(Stored data entries)

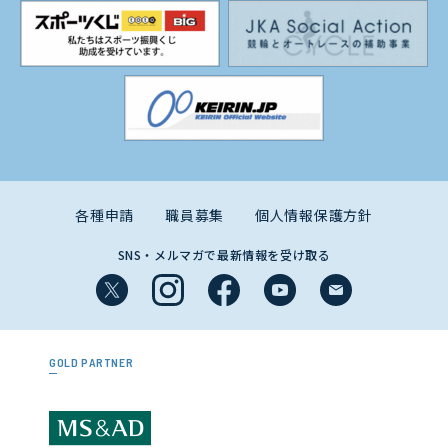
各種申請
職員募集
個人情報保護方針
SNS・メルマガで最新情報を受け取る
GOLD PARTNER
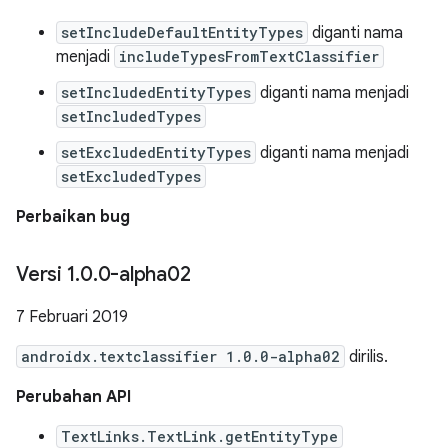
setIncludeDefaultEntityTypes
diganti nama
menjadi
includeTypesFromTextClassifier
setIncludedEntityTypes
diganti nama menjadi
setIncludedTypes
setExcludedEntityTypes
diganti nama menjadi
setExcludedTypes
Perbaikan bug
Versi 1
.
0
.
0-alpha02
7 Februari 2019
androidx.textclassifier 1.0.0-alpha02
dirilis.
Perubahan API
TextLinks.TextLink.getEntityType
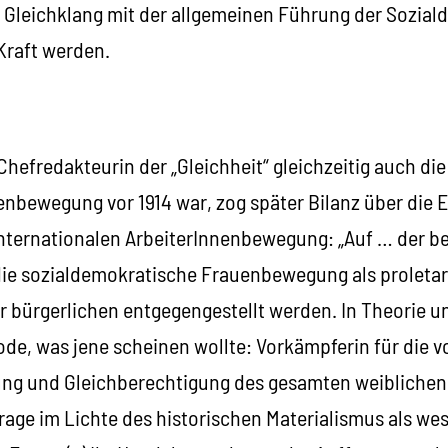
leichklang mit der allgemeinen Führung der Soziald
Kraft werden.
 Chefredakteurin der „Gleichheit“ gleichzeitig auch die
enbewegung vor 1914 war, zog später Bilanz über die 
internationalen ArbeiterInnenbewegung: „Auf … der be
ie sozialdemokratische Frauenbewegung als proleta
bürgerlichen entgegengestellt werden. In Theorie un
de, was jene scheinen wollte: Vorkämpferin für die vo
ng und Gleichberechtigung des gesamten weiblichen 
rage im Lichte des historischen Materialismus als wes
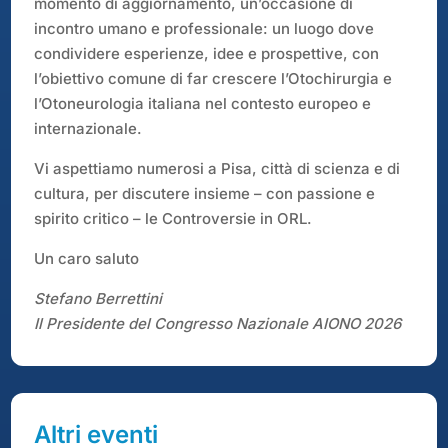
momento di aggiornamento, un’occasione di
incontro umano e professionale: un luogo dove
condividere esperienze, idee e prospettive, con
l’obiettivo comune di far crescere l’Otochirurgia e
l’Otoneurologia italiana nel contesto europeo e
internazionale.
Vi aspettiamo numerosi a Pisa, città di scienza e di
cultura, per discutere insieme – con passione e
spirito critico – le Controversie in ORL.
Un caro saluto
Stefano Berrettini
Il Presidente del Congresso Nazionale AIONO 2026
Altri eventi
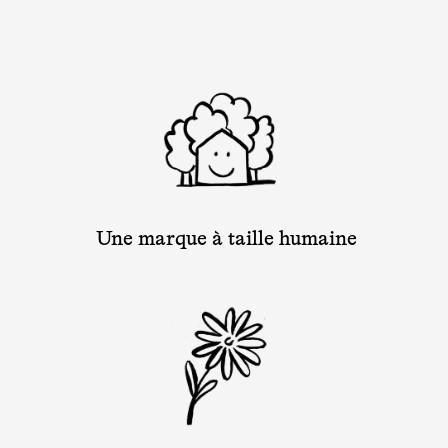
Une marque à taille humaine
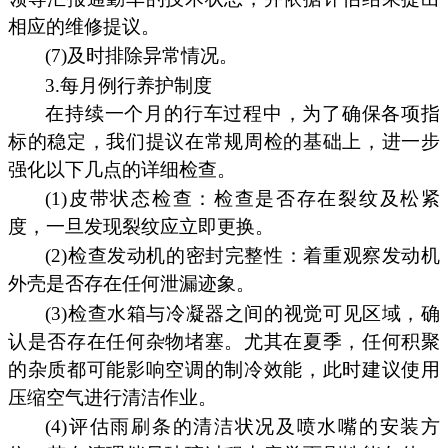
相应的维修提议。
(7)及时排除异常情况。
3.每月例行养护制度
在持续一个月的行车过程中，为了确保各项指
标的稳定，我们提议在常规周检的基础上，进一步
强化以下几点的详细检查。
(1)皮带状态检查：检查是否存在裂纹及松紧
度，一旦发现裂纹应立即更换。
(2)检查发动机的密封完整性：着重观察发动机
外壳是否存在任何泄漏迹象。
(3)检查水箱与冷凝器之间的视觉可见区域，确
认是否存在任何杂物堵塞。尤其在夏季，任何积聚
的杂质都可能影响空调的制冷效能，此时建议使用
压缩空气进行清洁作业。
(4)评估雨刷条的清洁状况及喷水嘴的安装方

▶ **WHAT TO PRODUCE**
Pull every line of text from all of the items above and reproduce each one verbatim. Omit the pictures from your answer.

▶ **ANSWER FOR THE TASK**
各種申請
職員募集
個人情報保護方針
SNS・メルマガで最新情報を受け取る
GOLD PARTNER
setIncludeDefaultEntityTypes
diganti nama
menjadi
includeTypesFromTextClassifier
setIncludedEntityTypes
diganti nama menjadi
setIncludedTypes
setExcludedEntityTypes
diganti nama menjadi
setExcludedTypes
Perbaikan bug
Versi 1
.
0
.
0-alpha02
7 Februari 2019
androidx.textclassifier 1.0.0-alpha02
dirilis.
Perubahan API
TextLinks.TextLink.getEntityType
leichklang mit der allgemeinen Führung der Soziald
Kraft werden.
 Chefredakteurin der „Gleichheit“ gleichzeitig auch die
enbewegung vor 1914 war, zog später Bilanz über die 
internationalen ArbeiterInnenbewegung: „Auf … der be
ie sozialdemokratische Frauenbewegung als proleta
bürgerlichen entgegengestellt werden. In Theorie un
de, was jene scheinen wollte: Vorkämpferin für die vo
ng und Gleichberechtigung des gesamten weiblichen 
rage im Lichte des historischen Materialismus als wes
momento di aggiornamento, un’occasione di
incontro umano e professionale: un luogo dove
condividere esperienze, idee e prospettive, con
l’obiettivo comune di far crescere l’Otochirurgia e
l’Otoneurologia italiana nel contesto europeo e
internazionale.
Vi aspettiamo numerosi a Pisa, città di scienza e di
cultura, per discutere insieme – con passione e
spirito critico – le Controversie in ORL.
Un caro saluto
Stefano Berrettini
Il Presidente del Congresso Nazionale AIONO 2026
Altri eventi
Une marque à taille humaine
相应的维修提议。
(7)及时排除异常情况。
3.每月例行养护制度
在持续一个月的行车过程中，为了确保各项指
标的稳定，我们提议在常规周检的基础上，进一步
强化以下几点的详细检查。
(1)皮带状态检查：检查是否存在裂纹及松紧
度，一旦发现裂纹应立即更换。
(2)检查发动机的密封完整性：着重观察发动机
外壳是否存在任何泄漏迹象。
(3)检查水箱与冷凝器之间的视觉可见区域，确
认是否存在任何杂物堵塞。尤其在夏季，任何积聚
的杂质都可能影响空调的制冷效能，此时建议使用
压缩空气进行清洁作业。
(4)评估雨刷条的清洁状况及喷水嘴的安装方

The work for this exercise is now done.